A multi-year collaboration and joint marketing agreement with AWS that covers migrating workloads to Capella on AWS and extending Capella App Services to AWS edge services, among other things.
For developers, an updated UX and tools, expanded documentation, and other improvements. “It’s really focused on making it easier and faster for developers to accomplish the tasks they want to do,” said SVP Scott Anderson.
I asked what we should be watching for from Couchbase in 2023. They pointed to three things:
Continued push of dev tools and capabilities. “Developer, developer, developer,” said Anderson, channeling Steve Ballmer’s famous chant from years ago.
Continuing to improve total cost of ownership through options such as buying credits or making a bigger commitment to Capella.
A serverless cloud offering.
Cockroach Labs on December 6 premiered an update to its distributed SQL cloud database, CockroachDB 22.2.
One of the highlights is support for user-defined functions, which developers can now use to execute functions within the database rather than in application logic, for improved efficiency. Cockroach admitted it had resisted implementing UDFs, but wisely gave in to customer requests.
This 3-minute video explains UDFs.
The other thing that got my attention was the progress of CockroachDB MOLT, the recently introduced schema conversion tool for database migrations on AWS. The newly added target databases are Oracle, MySQL, and SQL Server. So it’s now somewhat easier for users to migrate existing databases from those environments to CockroachDB.
You can see all the new features in CockroachDB 22.2 on the company website here.
Yugabyte rolled out v2.17 of its distributed SQL database, YugabyteDB. There are a lot of new features packed into it, including for business continuity, failover, and backups.
Notably, Yugabyte also launched a new program, YugabyteDB Managed Quantum Leap, that offers startups $10,000 in credits towards its managed database service on AWS or Google Cloud. Separately, there’s also a 30-day free trial to YugabyteDB’s managed database service.
These are just some of the latest examples of how cloud database vendors are making it fast and easy for developer teams to get started on their newest platforms, typically for dev, test, and prototype projects.
Zilliz introduced Zilliz Cloud, its new vector database as a service. Potential use cases include image retrieval, video analysis, recommendations, chatbots, and other apps for this kind of unstructured data.
Zilliz is based on Milvus, the open-source vector database for which Zilliz is lead developer. Zilliz Cloud is a commercial, enterprise version of Milvus.
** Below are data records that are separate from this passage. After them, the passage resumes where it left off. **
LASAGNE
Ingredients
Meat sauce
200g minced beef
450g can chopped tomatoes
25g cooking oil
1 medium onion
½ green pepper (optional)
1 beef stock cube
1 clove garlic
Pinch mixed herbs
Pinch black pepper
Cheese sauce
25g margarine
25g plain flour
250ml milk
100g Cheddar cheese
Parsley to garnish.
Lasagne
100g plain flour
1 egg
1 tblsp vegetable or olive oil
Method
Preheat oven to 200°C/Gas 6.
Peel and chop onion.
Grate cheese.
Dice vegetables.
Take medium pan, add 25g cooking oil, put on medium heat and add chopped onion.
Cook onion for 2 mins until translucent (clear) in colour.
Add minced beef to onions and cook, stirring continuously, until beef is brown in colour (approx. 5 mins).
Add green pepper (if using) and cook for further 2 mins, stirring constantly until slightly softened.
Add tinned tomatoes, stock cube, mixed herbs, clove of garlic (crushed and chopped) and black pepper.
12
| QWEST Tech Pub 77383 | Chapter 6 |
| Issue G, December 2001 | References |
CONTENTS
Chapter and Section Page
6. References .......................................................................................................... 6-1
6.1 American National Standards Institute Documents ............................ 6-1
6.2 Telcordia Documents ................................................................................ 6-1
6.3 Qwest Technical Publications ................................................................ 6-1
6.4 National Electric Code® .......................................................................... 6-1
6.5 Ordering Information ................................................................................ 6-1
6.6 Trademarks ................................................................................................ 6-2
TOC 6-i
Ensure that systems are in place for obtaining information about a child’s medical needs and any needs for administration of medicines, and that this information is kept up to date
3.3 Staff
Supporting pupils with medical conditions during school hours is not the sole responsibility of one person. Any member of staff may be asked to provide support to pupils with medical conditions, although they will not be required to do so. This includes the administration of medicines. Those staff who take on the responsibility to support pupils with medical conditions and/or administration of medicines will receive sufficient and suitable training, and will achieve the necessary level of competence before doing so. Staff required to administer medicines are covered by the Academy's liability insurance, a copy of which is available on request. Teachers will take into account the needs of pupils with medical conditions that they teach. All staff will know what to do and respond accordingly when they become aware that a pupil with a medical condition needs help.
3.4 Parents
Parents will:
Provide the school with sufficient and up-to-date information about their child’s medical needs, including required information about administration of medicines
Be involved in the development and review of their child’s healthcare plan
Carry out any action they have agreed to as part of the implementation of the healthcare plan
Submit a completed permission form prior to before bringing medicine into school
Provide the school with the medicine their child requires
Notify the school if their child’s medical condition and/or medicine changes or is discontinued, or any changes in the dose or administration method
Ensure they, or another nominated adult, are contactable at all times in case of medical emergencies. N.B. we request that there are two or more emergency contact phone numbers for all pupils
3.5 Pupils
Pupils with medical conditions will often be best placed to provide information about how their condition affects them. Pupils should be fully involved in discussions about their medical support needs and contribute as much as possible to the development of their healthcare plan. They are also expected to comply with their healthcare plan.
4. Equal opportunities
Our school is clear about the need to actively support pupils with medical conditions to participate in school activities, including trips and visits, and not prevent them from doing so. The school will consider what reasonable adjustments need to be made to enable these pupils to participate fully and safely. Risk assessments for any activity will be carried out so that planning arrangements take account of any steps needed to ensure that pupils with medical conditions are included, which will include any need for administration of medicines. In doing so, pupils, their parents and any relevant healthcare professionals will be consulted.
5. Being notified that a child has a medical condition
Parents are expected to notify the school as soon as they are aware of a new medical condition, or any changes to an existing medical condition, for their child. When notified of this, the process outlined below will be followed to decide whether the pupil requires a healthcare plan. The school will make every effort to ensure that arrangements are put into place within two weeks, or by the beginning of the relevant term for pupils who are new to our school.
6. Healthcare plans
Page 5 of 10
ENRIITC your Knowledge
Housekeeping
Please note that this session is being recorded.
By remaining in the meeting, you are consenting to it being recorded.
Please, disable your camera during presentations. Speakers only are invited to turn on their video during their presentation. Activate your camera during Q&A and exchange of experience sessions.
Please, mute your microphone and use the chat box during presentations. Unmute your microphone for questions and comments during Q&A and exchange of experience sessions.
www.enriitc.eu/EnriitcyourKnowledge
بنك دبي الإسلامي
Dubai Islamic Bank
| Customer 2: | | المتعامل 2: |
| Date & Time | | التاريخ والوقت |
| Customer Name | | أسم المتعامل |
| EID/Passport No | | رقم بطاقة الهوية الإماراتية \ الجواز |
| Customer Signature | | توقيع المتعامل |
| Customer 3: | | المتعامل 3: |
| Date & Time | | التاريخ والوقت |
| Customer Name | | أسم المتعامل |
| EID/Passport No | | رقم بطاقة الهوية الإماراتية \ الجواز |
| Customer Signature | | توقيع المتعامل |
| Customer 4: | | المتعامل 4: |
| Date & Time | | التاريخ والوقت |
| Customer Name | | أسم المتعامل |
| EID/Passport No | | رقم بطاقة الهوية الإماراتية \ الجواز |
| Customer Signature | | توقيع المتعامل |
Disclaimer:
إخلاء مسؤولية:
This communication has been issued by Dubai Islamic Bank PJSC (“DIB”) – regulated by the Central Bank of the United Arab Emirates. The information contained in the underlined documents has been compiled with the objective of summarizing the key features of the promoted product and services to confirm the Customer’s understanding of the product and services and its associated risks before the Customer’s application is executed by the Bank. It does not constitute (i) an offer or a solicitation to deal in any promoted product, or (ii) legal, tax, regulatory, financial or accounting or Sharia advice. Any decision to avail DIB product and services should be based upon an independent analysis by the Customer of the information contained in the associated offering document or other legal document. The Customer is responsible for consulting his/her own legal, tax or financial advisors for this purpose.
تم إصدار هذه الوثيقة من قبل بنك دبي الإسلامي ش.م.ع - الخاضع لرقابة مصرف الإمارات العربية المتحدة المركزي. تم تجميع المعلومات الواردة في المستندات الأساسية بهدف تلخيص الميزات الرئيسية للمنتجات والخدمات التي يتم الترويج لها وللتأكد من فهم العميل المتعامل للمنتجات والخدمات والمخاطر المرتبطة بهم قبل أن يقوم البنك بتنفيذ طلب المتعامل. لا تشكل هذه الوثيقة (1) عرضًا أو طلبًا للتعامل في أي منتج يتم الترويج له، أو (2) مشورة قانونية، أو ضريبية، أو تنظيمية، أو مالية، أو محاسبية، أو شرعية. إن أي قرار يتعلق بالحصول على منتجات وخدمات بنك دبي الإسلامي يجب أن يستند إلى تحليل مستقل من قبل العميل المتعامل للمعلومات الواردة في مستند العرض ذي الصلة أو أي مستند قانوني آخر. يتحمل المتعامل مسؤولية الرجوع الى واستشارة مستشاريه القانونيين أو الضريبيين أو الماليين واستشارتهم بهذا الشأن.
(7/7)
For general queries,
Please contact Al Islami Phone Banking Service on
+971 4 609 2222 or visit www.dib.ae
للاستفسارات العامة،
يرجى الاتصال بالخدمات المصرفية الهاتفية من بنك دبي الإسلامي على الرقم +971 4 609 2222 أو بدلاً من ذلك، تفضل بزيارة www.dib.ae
Zilliz Cloud is available now on AWS, with MS Azure and Google Cloud to follow.
In August, Zilliz disclosed a $60 million add-on to its Series B funding, bringing its total investments to $113 million. At the same time, Zilliz, which has its roots in China, announced it had opened its headquarters in San Francisco. I look forward to talking to Zilliz founder and CEO Charles Xie sometime soon.
Vectors are long strings of numbers representing documents, images, and other data types. In case you need a refresher, here’s a short blog post I wrote when another vendor, Pinecone Systems, launched last year.
No end in sight for data platform innovation
Finally, here’s some late-breaking news. Microsoft just announced a 10-year partnership with the London Stock Exchange Group to bring together their respective data infrastructure and analytics technologies to co-create solutions and services for financial institutions and markets.
Microsoft sees it as a $5 billion opportunity. The year may be winding down, but it’s not slowing down.